Where do we work?
A Drop in the Ocean works on the mainland and islands of Greece and outside Sarajevo in Bosnia and Herzegovina. On the mainland, we work inside the refugee camps Skaramagas in Athens and Nea Kavala in Northern Greece. On the islands, we work inside and outside of the refugee camps Kara Tepe on Lesvos, and Vathy on Samos. In Bosnia and Herzegovina, we work inside the refugee camp Ušivac.
How do we work?
A Drop in the Ocean ensures that the needs of displaced persons are met in a dignified manner. We contribute through our four main programmes:
- Non-Formal Education
- Integration Support
- Community Empowerment Mobilisation
- Humanitarian Aid
Our programmes contribute to a meaningful everyday life and future. We support displaced persons’ educational development and encourage integration and professional development through language training and IT-courses. Through activities such as sports, arts and crafts, and different social spaces, we promote psychosocial well-being and contribute to a sense of community. Our humanitarian aid programme aims to meet camp residents’ essential needs through dignified distributions of food, clothes, diapers, and other necessary items.

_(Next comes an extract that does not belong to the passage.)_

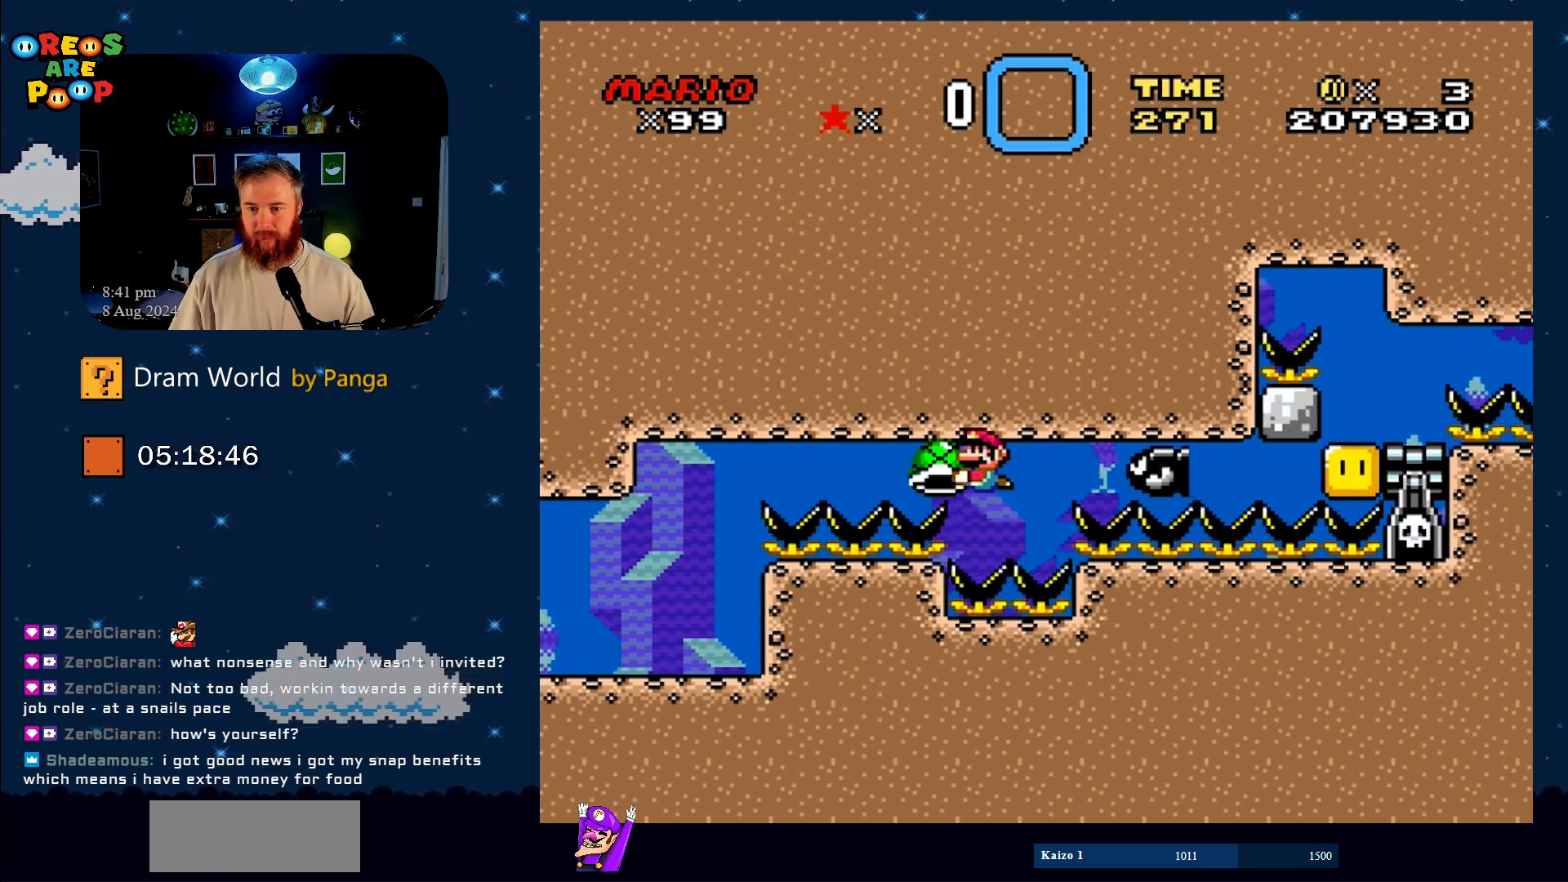
{"buttons": ["B", "DPAD_LEFT"], "events": [[117, "DPAD_LEFT", "up"], [117, "DPAD_RIGHT", "down"], [184, "Y", "up"], [251, "DPAD_RIGHT", "up"], [284, "B", "down"], [334, "DPAD_LEFT", "down"], [434, "B", "up"], [468, "B", "down"]]}
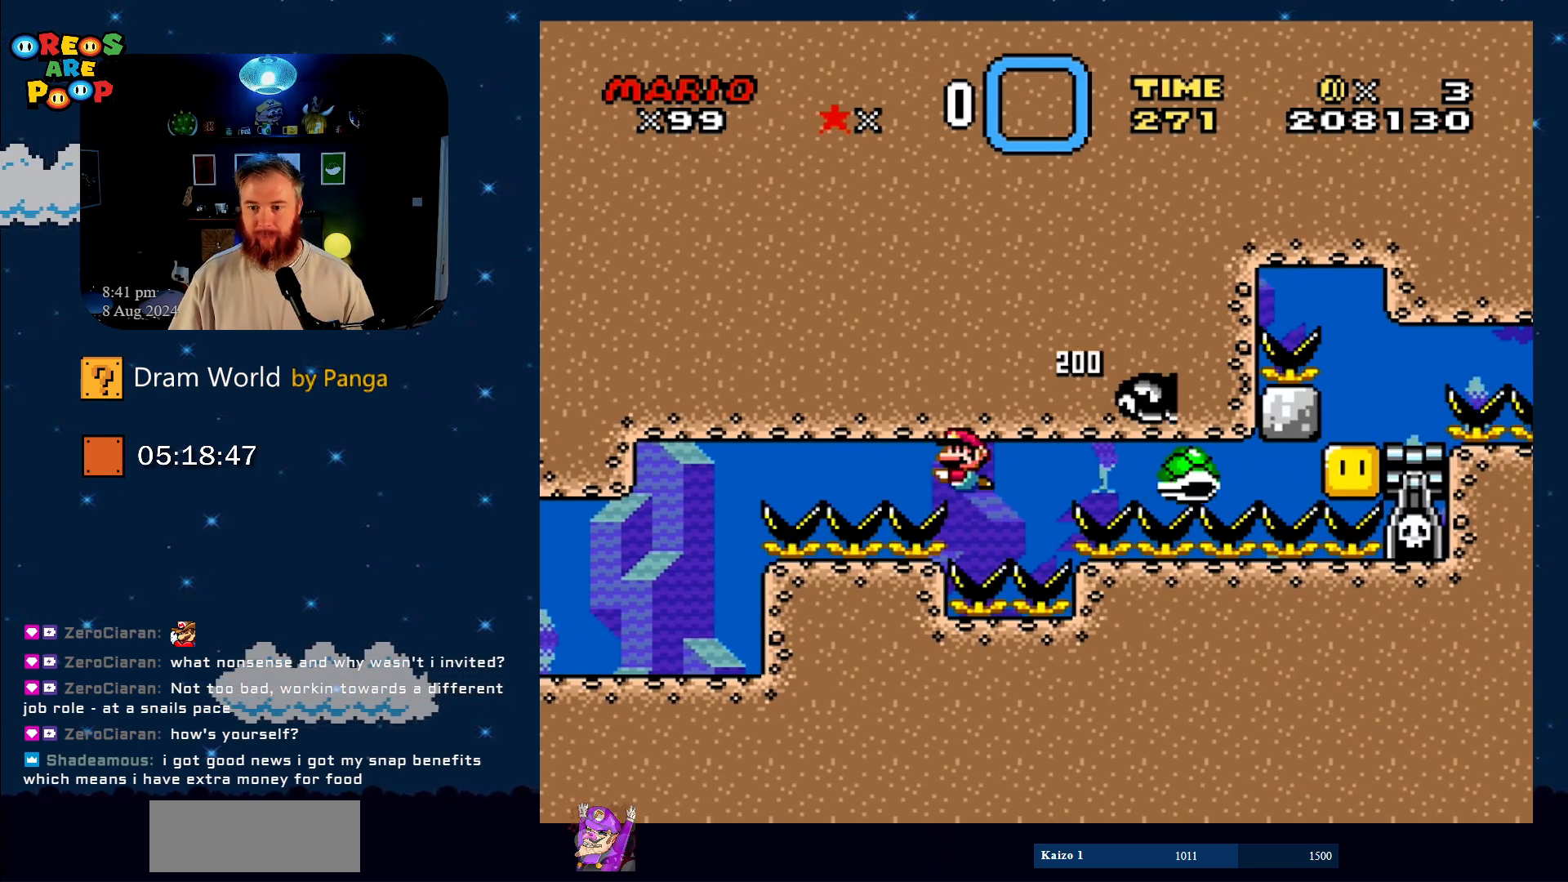
{"buttons": [], "events": [[17, "DPAD_LEFT", "up"], [67, "B", "up"], [67, "DPAD_RIGHT", "down"], [167, "B", "down"], [200, "DPAD_RIGHT", "up"], [251, "B", "up"], [301, "B", "down"], [384, "DPAD_RIGHT", "down"], [417, "B", "up"], [484, "DPAD_RIGHT", "up"]]}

Our work is implemented by experienced coordinators and volunteer field workers who meet our requirements and have attended our mandatory training.
Who do we support?
A Drop in the Ocean supports displaced persons. Our beneficiaries are children, youth, men, and women, but we do make an extra effort to support particularly vulnerable groups. We organise activities exclusively for women, mothers, children, youth, and unaccompanied minors (UAMs).
Why do we support displaced persons?
Greece is one of the main countries of entry for large numbers of displaced persons seeking refuge in Europe. Since 2015, when A Drop in the Ocean was founded, thousands of displaced persons have arrived in Greece and the humanitarian needs remain massive.
When the borders connecting Greece to the rest of Europe were closed in 2016, it became impossible for displaced persons to travel to other European countries to seek asylum. In March of that year, the European Union (EU) and Turkey made an agreement where the aim was that refugees should not embark on the dangerous trip to Greece across the sea, and that those who made it should be returned to Turkey. According to the agreement, Europe would take responsibility and relocate 66,400 asylum seekers from Greece to other EU countries. Europe did not keep its promise. Only 21,731 persons were relocated between March 2016 and February 2018 to countries such as Germany, France, the Netherlands, Sweden, Finland, and Portugal.
Several European countries, including Norway, have returned refugees to Greece in accordance with the Dublin Regulation – an agreement between EU countries, Iceland, Switzerland, Liechtenstein, and Norway that determines which country is responsible for processing an asylum application. According to the agreement, asylum claims shall be processed by the country where the asylum seeker first entered Europe. In 2018, 18 people were relocated to Greece, mainly from Germany, Belgium and Norway. And in the first half of 2019, Greece received requests from 25 countries for the return of 4742 asylum seekers. The EU Commission has proposed a new Pact on Migration and Asylum, to replace the Dublin Regulation. The new pact is set to come into force in the autumn of 2021.
According to the United Nations High Commissioner for Refugees (UNHCR), about 120 000 people are stranded in Greece, and more than a million people have entered the country since 2015. In 2019, more than 70 000 displaced persons arrived in Greece, around 60 percent of whom were women and children. In 2020, around 14 000 people arrived.
Receiving such a large amount of asylum seekers has been challenging for the Greek reception system. Some asylum seekers wait months or even years to have their asylum application processed. Meanwhile people are stuck in official and unofficial refugee camps on the mainland and on the Greek islands. The refugee camps are stretched beyond capacity.
Our support is needed. Through our presence, we contribute to safeguard human rights and improve the everyday life of people forced to flee. Our contributions aim to restore a sense of normalcy and dignity, and to help build resilience and practical skills for displaced persons.